Deep Reinforcement Learning-based Energy Management for Hybrid Electric Vehicles
Li, Yeuching, He, Hongwen
The urgent need for vehicle electrification and improvement in fuel efficiency has gained increasing attention worldwide. Regarding this concern, the solution of hybrid vehicle systems has proven its value from academic research and industry applications, where energy management plays a key role in taking full advantage of hybrid electric vehicles (HEVs). There are many well-established energy management approaches, ranging from rules-based strategies to optimization-based methods, that can provide diverse options to achieve higher fuel economy performance. However, the research scope for energy management is still expanding with the development of intelligent transportation systems and the improvement in onboard sensing and computing resources. Owing to the boom in machine learning, especially deep learning and deep reinforcement learning (DRL), research on learning-based energy management strategies (EMSs) is gradually gaining more momentum.

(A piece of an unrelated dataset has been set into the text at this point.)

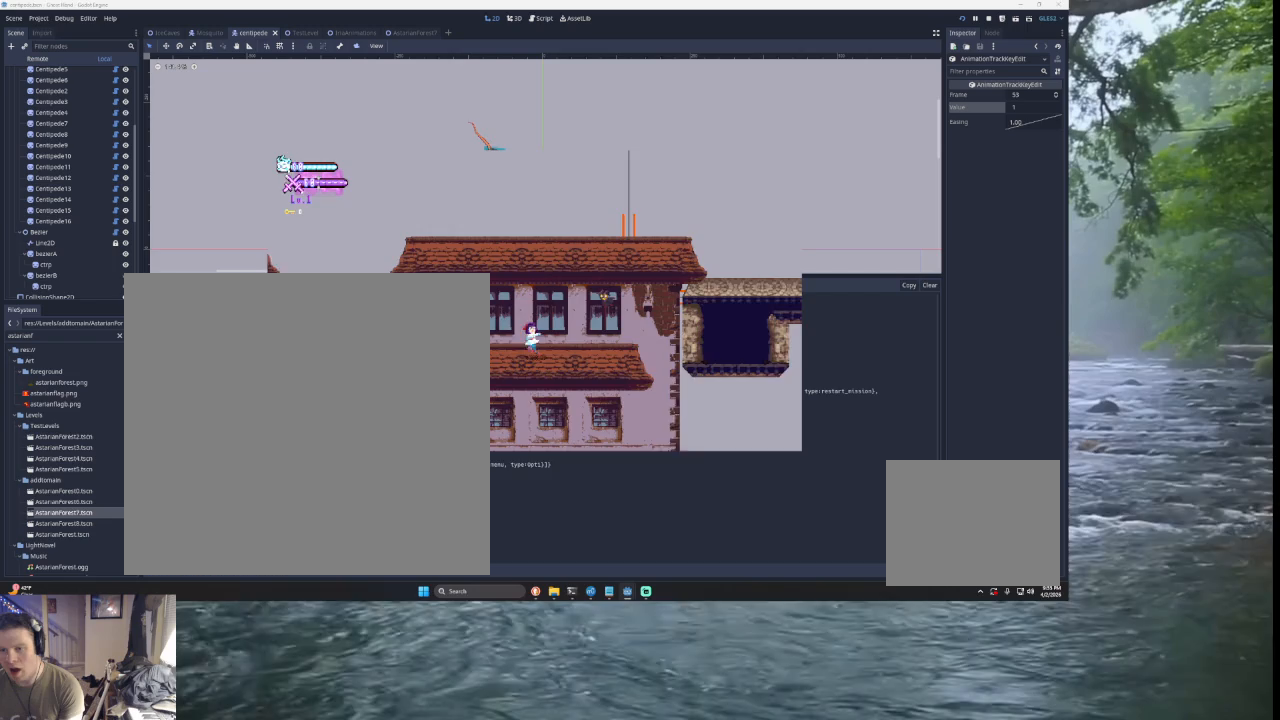
{"buttons": [], "left_stick": "right", "right_stick": "center", "events": [[400, "left_stick", "right"]]}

They have shown great promise in not only being capable of dealing with big data, but also in generalizing previously learned rules to new scenarios without complex manually tunning.
Focusing on learning-based energy management with DRL as the core, this book begins with an introduction to the background of DRL in HEV energy management. The strengths and limitations of typical DRL-based EMSs are identified according to the types of state space and action space in energy management. Accordingly, value-based, policy gradient-based, and hybrid action space-oriented energy management methods via DRL are discussed, respectively. Finally, a general online integration scheme for DRL-based EMS is described to bridge the gap between strategy learning in the simulator and strategy deployment on the vehicle controller.